Tuesday, April 6, 2010

THE MIGHTY THOR, Part One

Thunor by John Michael Rysbraeck (circa 1730)
In the Eddic version of the mythology, Thor is the son of Odin by Jörd, the Scandinavian version of the Germanic Erde, the Earth herself.  The relationship of son to father was not always so.  Medieval German chronicler Adam of Bremen's description of the pagan temple of Uppsala (in what is now Sweden) places Thor in the central role; a statue of the mighty Thunderer sits at the center, and Odin and Frey sit at his sides.  Thor is clearly the main god of the group, with the other two serving as members of his pantheon.

Different Germanic tribal societies placed different gods in the center of their religious world.  Agrarian societies venerated Thor above all others, as the Thunder God brought the rain that kept the crops growing.  He was portrayed as an idealized self-image of the hardworking freeman.  Rough and ready, honest and hardworking, he embodied the qualities that the Salt of the Earth types saw in themselves.

The older German name for Thor is Donar ("thunder").  This evolved into the Norse Thor and the Anglo-Saxon Thunor.  Our modern English "Thursday" derives from the Anglo-Saxon "Thunor's Day," and the modern German noun Donner is, obviously, derived from the original Donar, but refers to the natural phenomenon, not the mythical figure (except in the works of Richard Wagner, in which the Thunder God appears as "Donner").

Thor with crown of stars (19th century)
The surviving records of the continental form of the Thunderer are quite different from the later Scandinavian version.  He wears a golden crown that is alive with sparking electricity - a clear sign that he was once the primary tribal sky god with, perhaps, a crown of stars to signify his dominion over the heavens.  The Eddas describe Thor as driving a mystic chariot drawn by two supernatural mountain goats, but they lack a characteristically German detail that explains the sound of the thunder-crash.  According to Helene Adeline Guerber, "in Southern Germany the people, fancying a brazen chariot alone inadequate to furnish all the noise they heard, declared it was loaded with copper kettles, which rattled and clashed, and therefore often called him, with disrespectful familiarity, the kettle-vendor."  This familiarity may have not been disrespectful, but a sign of the fondness with which the common folk held the Thunder God.  What makes the sound of thunder?  A chariot full of kettles.  Why would Thor fill his chariot with a bunch of kettles?  To make the sound of thunder.  This is a clearly a closed circle of perfect logic.

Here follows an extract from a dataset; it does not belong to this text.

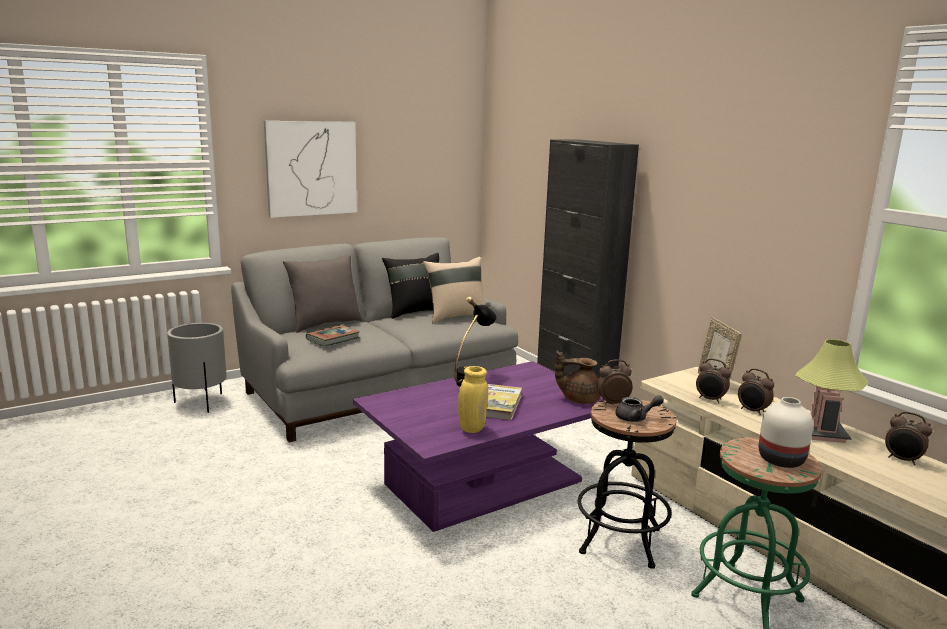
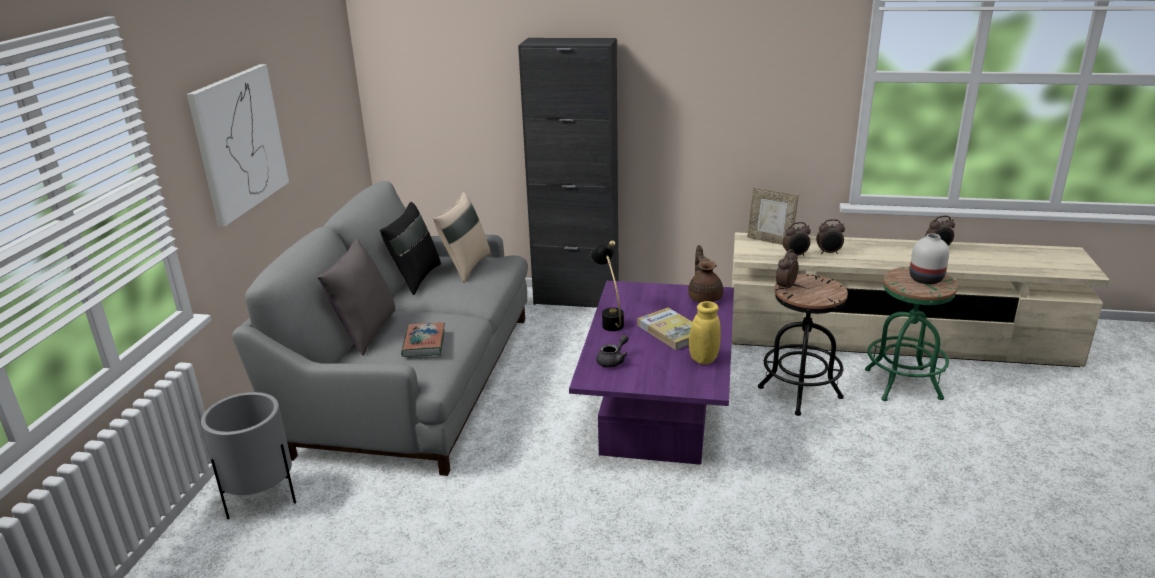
camera: 45 degrees left, 10 degrees up
(578, 399) = (705, 297): brown teapot -> brown teapot turned 120 degrees clockwise
(636, 418) = (819, 291): grey teapot -> grey teapot (613, 360)
(821, 432) = (880, 250): table lamp -> none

Thor & goats by Haukur Halldórsson (Straumur, Iceland)
Notably absent from the German version of the god is his mystic hammer, Mjölnir ("mauler" or "crusher") which, in the Nordic tales, represents the lightning as he throws it and it returns magically to his hand, just as the natural lightning appears to strike the earth and then fly back to the skies.  In modern terminology, these two parts of the lightning flash are the leader (sky to ground) and return stroke (ground to sky); the myth anticipates the science.

Instead of the hammer, the German Donar throws stones from the sky.  These flinty wedges crash to earth, accompanied by the flash of lightning, and bury themselves in the ground "as deep as the highest church-tower is high" or "as far as a hare can run in a hundred years" (obviously there is some variation in these measurements).  This burying of the god's weapon can be seen reflected in Thrymskvida ("Thrym's Poem"), when the eponymous giant steals the mystic hammer and declares, "I have hidden Thor's hammer / eight leagues under the earth; / no man will ever take it back again, / unless I am brought Freya as my wife."  The hammer is buried through the agency of an enemy and held for ransom, but the concept of the weapon buried deep in the ground is the same.

Thunder-stone found in Viking grave (600-1000 CE)
According to the folk-tradition research of Jacob Grimm, "every time it thunders again, [the thunder-stone] begins to rise nearer to the surface, and after seven years you may find it above ground.  Any house in which it is preserved, is proof against damage by lightning; when a thunder-storm is coming on, it begins to sweat."  These Donnersteine ("thunder-stones") that magically rise from the ground over a long period may, in fact, be stones left behind by the retreating glaciers of previous ice ages.  The stones are gradually exposed as the soil covering them erodes, and they appear to rise to the surface.  They are also a great nuisance to farmers in northern climates, who must clear them from any field they hope to till.  The fact that thunder-stones "sweat" when a storm approaches can be attributed to the rise in humidity that precedes the rainstorm; this same phenomenon is at work in the so-called "Thor's Weather Stick," which reacts to humidity to predict the coming of stormy weather.